#### CONSIGNA:
Según el texto sobre Preminger y Angel face, ¿en qué cine de Madrid se estrenó la película?

#### PASAJE DE TEXTO:
.....
La suavidad de la víbora

Hay cineastas que se las arreglan para dar la impresión de que sus películas parezcan más profundas de lo que realmente son. Es el caso de Visconti o de Minnelli cuando se ponía campanudo. Y otros que, por el contrario, hacen películas que parecen superficiales y no lo son en absoluto. Es el caso de Ford y de Preminger.Otto Preminger es dueño del arte, y de sus sombras de elegancia y de pudor, de hacer parecer que las más enrevesadas tormentas del espíritu son nada más que simples intrigas tensas y divertidas. Su poder para hacer sencillas las cosas más complicadas y transparentes las más opacas es insuperable. Puede contar -y éste es el caso de Angel face- como si fuera una simple novelilla de siesta a lo que realmente es una incursión en los terrenos más inexplorados y en las zonas más esquinadas de la condición humana.

Angel face

Dirección: Otto Preminger. Guión: Frank Nuggent y Oscar Millard. Fotografía: Harry Stradling. Música: Dmitri Tiomkin. Montaje: Frederick Knudtson. Producción norteamericana, 1952. Intérpretes: Jean Simmons, Robert Mitchum, Barbara OYell, Herbert Marshall, Mona Freeman, Leon Ames. Estreno en Madrid: cine Bellas Artes.
.....
[Entradas de datos guardadas]
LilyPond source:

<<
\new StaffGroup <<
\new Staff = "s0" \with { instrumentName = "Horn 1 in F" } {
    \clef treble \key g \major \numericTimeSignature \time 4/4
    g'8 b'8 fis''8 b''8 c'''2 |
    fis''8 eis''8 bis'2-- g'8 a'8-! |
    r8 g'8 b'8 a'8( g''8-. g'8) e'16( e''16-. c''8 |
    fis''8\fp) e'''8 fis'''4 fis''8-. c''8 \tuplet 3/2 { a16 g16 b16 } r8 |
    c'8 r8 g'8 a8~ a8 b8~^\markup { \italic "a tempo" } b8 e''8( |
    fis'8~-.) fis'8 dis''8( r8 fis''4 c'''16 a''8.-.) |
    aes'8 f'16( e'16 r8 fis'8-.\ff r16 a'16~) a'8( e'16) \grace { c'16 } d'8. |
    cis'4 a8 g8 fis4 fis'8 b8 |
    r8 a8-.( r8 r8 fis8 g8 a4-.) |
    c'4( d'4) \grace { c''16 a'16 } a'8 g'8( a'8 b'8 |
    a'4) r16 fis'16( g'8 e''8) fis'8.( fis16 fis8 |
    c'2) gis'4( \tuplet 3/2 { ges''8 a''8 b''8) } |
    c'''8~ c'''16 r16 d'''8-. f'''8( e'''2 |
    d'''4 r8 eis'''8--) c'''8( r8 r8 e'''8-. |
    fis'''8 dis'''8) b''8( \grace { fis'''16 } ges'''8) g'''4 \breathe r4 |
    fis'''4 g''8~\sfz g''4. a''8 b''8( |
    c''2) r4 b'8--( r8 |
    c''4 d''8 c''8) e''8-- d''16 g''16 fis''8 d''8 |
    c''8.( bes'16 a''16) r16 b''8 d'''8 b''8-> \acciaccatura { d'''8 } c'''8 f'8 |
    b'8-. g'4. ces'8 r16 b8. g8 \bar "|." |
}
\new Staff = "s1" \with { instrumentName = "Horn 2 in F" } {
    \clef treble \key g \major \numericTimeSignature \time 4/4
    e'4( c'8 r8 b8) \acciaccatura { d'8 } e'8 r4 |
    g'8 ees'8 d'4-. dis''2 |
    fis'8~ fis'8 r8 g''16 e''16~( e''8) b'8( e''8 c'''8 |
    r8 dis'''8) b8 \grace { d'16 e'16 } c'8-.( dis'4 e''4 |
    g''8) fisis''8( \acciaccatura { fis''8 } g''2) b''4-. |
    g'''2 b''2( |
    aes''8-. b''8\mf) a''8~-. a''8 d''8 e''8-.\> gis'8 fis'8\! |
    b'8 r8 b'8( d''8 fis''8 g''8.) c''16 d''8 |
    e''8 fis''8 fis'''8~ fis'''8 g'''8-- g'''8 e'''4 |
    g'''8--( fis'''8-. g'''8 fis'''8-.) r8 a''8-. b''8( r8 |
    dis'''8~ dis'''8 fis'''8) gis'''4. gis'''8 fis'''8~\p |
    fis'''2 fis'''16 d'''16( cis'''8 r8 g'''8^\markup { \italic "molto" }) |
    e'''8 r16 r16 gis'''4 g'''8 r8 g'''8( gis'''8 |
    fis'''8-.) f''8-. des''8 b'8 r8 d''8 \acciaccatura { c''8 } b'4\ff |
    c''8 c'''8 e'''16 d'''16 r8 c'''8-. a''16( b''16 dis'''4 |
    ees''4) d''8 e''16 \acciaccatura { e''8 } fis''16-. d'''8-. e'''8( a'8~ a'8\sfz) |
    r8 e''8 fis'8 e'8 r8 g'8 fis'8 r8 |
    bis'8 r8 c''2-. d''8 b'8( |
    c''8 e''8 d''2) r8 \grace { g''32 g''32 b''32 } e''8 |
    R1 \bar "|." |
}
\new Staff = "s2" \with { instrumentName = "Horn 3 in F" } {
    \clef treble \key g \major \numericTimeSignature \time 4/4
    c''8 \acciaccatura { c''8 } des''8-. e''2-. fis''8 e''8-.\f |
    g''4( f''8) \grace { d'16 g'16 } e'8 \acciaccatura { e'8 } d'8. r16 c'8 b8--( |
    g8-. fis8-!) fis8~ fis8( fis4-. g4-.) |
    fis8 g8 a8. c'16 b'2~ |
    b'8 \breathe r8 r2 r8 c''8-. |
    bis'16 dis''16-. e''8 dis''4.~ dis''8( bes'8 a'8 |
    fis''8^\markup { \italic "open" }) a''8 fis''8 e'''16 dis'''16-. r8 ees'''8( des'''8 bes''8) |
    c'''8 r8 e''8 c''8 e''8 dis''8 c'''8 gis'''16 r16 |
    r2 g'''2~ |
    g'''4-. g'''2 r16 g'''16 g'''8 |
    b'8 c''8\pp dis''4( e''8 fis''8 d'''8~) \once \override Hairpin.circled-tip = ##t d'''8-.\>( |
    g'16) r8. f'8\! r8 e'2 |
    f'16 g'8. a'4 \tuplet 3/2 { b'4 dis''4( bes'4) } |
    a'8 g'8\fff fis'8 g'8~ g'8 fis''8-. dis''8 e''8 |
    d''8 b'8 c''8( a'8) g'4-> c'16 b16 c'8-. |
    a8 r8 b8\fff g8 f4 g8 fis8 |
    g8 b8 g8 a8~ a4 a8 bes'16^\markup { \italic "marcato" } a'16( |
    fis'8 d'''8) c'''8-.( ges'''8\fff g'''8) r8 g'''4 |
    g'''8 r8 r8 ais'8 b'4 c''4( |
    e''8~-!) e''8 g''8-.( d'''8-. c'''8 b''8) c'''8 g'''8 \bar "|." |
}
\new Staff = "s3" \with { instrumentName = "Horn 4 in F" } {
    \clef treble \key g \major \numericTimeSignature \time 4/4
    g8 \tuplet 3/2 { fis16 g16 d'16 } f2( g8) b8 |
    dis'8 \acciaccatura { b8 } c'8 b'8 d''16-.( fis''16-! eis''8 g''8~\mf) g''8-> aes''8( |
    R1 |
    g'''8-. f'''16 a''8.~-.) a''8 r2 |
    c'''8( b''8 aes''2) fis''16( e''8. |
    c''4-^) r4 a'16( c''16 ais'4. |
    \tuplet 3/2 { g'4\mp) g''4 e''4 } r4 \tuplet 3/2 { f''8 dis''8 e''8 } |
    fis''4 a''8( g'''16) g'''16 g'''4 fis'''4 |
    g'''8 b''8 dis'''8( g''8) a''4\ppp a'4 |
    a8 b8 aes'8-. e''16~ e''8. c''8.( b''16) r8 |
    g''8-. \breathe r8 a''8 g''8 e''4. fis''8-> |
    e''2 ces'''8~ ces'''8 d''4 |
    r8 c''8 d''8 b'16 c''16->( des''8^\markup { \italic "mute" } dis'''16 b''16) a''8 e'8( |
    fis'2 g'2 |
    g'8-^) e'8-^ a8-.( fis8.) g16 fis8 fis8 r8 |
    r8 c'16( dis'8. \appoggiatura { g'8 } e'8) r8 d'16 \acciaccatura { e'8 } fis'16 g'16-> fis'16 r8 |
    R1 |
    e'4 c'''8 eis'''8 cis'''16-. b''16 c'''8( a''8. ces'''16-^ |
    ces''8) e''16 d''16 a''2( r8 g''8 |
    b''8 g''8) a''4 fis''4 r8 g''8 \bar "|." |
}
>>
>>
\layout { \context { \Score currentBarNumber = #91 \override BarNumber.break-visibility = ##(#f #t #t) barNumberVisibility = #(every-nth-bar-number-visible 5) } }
.....
#### RESPUESTA DEL EJERCICIO:
En el cine Bellas Artes.